→ To do
What needs reproducing is the run of lines in the data below starting at the line with "Регистрация" and ending at the line with "вашей учётной записи", both ends included. Copy it exactly, without pictures, and add nothing.

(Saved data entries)
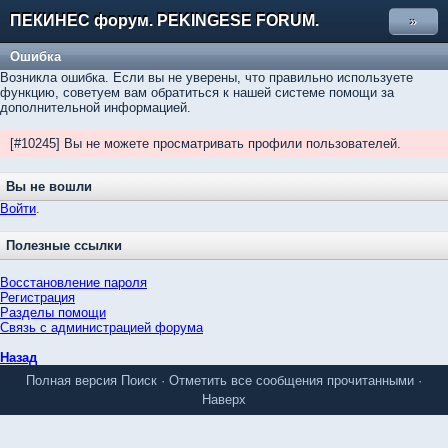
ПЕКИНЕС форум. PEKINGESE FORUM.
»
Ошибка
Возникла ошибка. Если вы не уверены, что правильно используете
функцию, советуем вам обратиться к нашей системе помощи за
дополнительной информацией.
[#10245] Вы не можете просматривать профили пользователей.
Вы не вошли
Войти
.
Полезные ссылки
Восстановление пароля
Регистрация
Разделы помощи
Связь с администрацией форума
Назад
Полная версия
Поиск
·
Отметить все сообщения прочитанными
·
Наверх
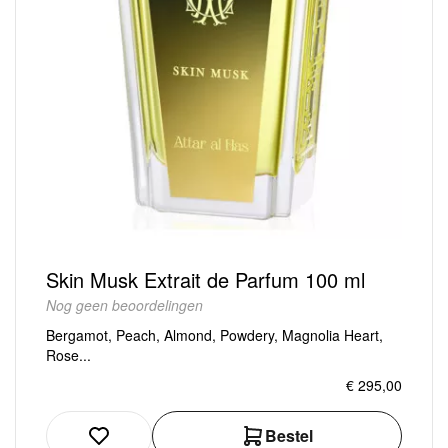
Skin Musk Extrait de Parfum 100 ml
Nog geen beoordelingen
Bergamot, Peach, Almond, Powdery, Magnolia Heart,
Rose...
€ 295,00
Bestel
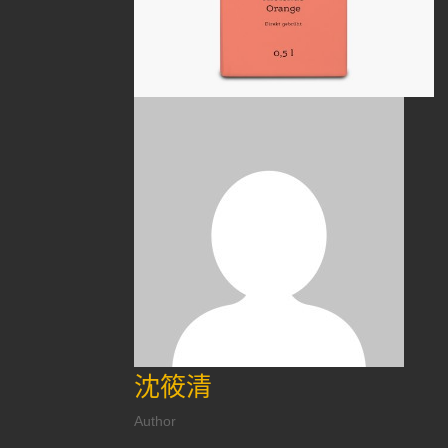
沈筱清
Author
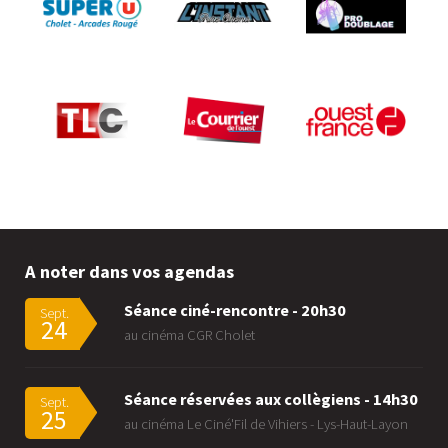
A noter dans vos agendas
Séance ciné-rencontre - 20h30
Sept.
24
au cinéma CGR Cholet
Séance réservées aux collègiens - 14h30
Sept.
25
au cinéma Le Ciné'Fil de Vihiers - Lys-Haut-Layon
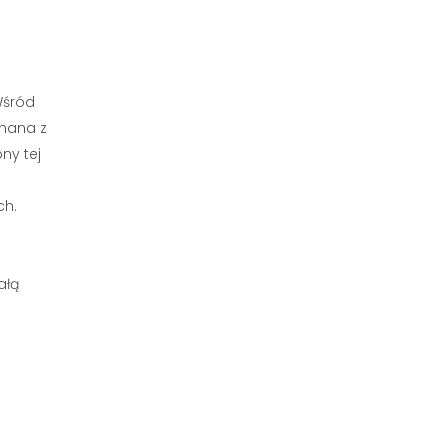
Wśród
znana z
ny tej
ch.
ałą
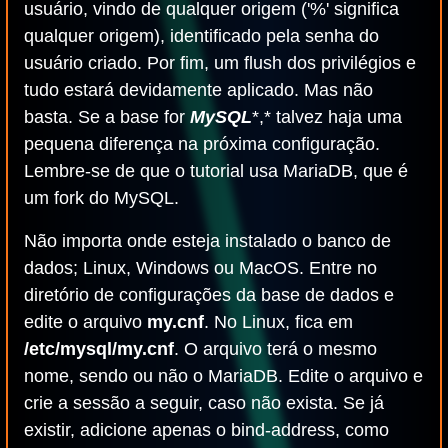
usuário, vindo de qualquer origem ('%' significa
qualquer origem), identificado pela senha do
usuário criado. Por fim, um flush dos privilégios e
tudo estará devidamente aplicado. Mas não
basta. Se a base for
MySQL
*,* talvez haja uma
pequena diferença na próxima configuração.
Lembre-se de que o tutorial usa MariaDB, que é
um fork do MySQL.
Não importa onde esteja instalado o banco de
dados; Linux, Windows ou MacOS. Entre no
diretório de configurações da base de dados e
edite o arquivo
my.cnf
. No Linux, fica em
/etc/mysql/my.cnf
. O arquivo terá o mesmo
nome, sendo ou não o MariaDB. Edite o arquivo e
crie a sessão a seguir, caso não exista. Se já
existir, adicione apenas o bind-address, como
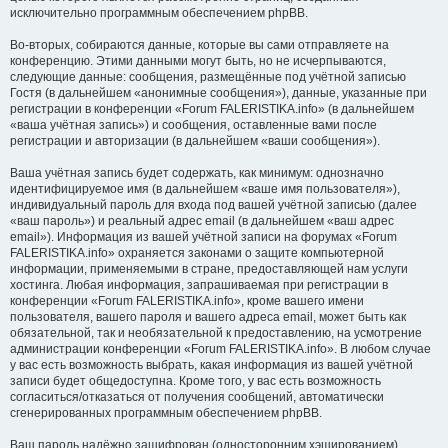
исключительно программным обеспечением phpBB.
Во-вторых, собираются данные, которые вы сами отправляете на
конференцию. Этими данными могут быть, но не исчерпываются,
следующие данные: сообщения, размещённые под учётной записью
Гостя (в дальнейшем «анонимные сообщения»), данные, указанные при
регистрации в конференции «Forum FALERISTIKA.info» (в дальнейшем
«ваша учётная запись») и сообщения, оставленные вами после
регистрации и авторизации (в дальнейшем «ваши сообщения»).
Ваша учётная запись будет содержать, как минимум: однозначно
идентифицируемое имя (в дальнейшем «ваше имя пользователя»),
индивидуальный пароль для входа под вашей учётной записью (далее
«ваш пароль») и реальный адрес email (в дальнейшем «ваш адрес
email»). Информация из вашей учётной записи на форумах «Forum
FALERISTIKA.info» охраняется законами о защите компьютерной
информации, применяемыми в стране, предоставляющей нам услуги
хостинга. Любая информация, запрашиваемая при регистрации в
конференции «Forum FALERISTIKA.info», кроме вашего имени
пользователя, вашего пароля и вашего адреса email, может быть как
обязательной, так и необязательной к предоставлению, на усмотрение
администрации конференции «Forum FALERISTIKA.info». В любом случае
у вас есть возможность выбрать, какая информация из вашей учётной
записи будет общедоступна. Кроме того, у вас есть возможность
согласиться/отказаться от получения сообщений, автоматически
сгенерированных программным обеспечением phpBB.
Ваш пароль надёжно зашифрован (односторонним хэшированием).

→ Answer box
Регистрация
Разделы помощи
Связь с администрацией форума
Назад
Полная версия
Поиск
·
Отметить все сообщения прочитанными
·
Наверх
Skin Musk Extrait de Parfum 100 ml
Nog geen beoordelingen
Bergamot, Peach, Almond, Powdery, Magnolia Heart,
Rose...
€ 295,00
Bestel
沈筱清
Author
A noter dans vos agendas
Séance ciné-rencontre - 20h30
Sept.
24
au cinéma CGR Cholet
Séance réservées aux collègiens - 14h30
Sept.
25
au cinéma Le Ciné'Fil de Vihiers - Lys-Haut-Layon
Wśród
znana z
ny tej
ch.
ałą
usuário, vindo de qualquer origem ('%' significa
qualquer origem), identificado pela senha do
usuário criado. Por fim, um flush dos privilégios e
tudo estará devidamente aplicado. Mas não
basta. Se a base for
MySQL
*,* talvez haja uma
pequena diferença na próxima configuração.
Lembre-se de que o tutorial usa MariaDB, que é
um fork do MySQL.
Não importa onde esteja instalado o banco de
dados; Linux, Windows ou MacOS. Entre no
diretório de configurações da base de dados e
edite o arquivo
my.cnf
. No Linux, fica em
/etc/mysql/my.cnf
. O arquivo terá o mesmo
nome, sendo ou não o MariaDB. Edite o arquivo e
crie a sessão a seguir, caso não exista. Se já
existir, adicione apenas o bind-address, como
исключительно программным обеспечением phpBB.
Во-вторых, собираются данные, которые вы сами отправляете на
конференцию. Этими данными могут быть, но не исчерпываются,
следующие данные: сообщения, размещённые под учётной записью
Гостя (в дальнейшем «анонимные сообщения»), данные, указанные при
регистрации в конференции «Forum FALERISTIKA.info» (в дальнейшем
«ваша учётная запись») и сообщения, оставленные вами после
регистрации и авторизации (в дальнейшем «ваши сообщения»).
Ваша учётная запись будет содержать, как минимум: однозначно
идентифицируемое имя (в дальнейшем «ваше имя пользователя»),
индивидуальный пароль для входа под вашей учётной записью (далее
«ваш пароль») и реальный адрес email (в дальнейшем «ваш адрес
email»). Информация из вашей учётной записи на форумах «Forum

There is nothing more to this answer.